> **Dataset records**:
"""

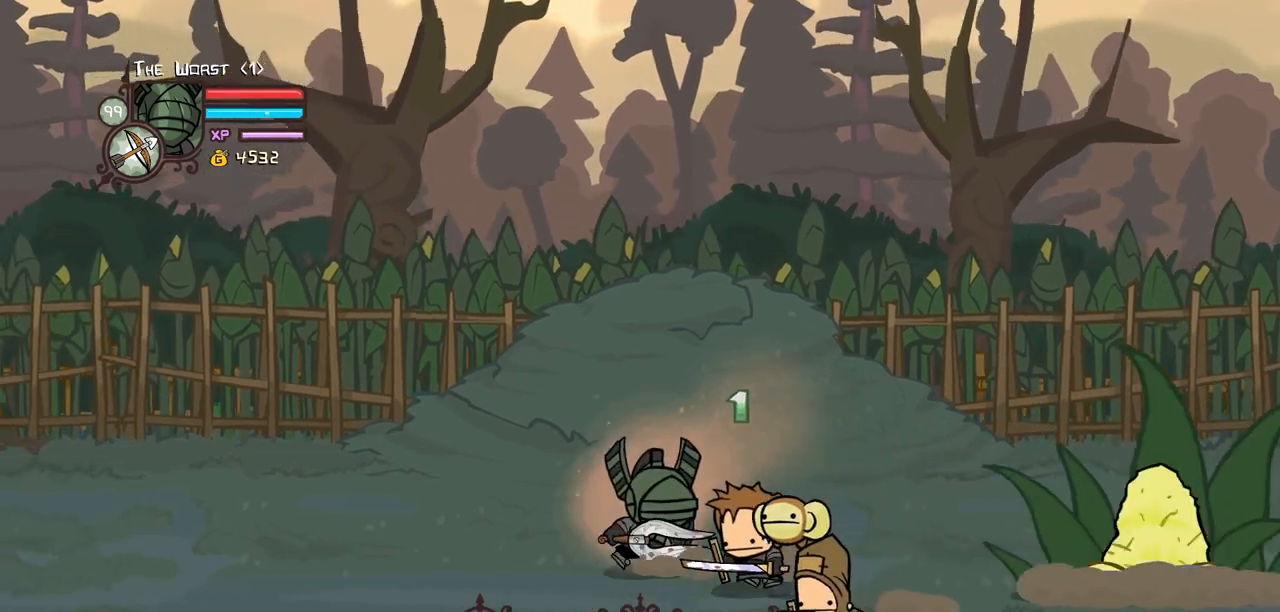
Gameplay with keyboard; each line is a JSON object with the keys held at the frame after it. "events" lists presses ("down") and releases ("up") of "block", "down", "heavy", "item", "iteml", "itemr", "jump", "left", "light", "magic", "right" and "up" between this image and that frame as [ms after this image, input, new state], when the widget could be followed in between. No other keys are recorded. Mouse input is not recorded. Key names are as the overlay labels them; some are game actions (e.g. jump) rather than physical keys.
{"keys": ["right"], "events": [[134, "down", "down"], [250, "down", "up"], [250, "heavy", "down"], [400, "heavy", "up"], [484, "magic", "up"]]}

"""
"""

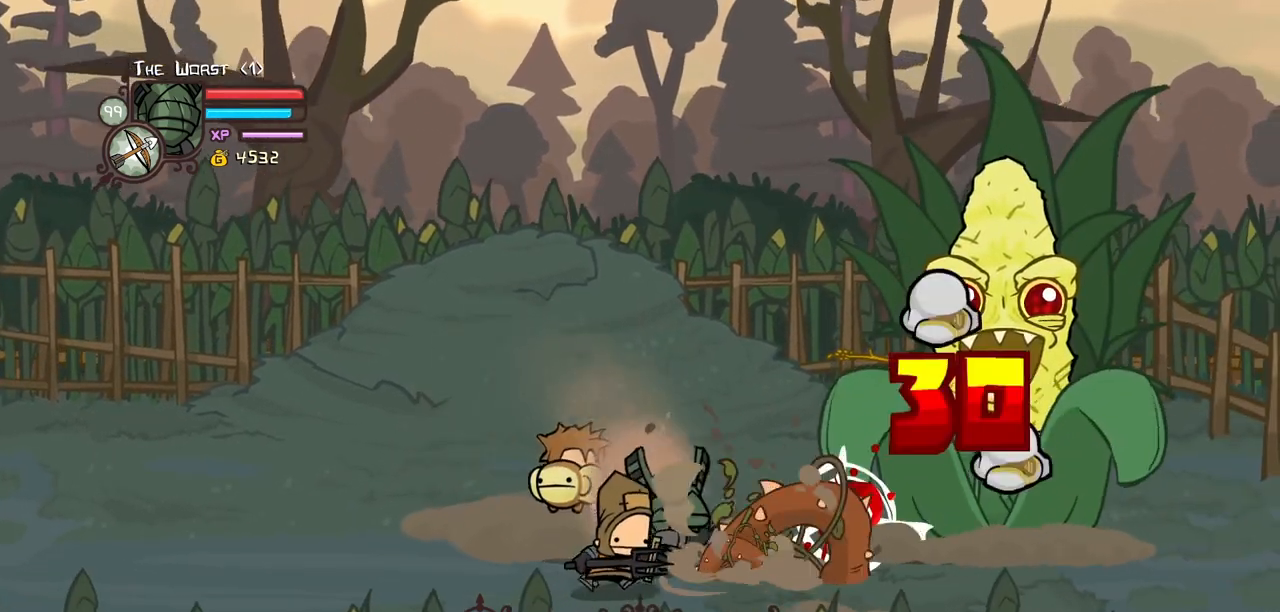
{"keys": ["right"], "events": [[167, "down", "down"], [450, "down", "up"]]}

"""

> **Assignment**: Report each line of the data in which "heavy" occurs.

> **Task result**:
Gameplay with keyboard; each line is a JSON object with the keys held at the frame after it. "events" lists presses ("down") and releases ("up") of "block", "down", "heavy", "item", "iteml", "itemr", "jump", "left", "light", "magic", "right" and "up" between this image and that frame as [ms after this image, input, new state], when the widget could be followed in between. No other keys are recorded. Mouse input is not recorded. Key names are as the overlay labels them; some are game actions (e.g. jump) rather than physical keys.
{"keys": ["right"], "events": [[134, "down", "down"], [250, "down", "up"], [250, "heavy", "down"], [400, "heavy", "up"], [484, "magic", "up"]]}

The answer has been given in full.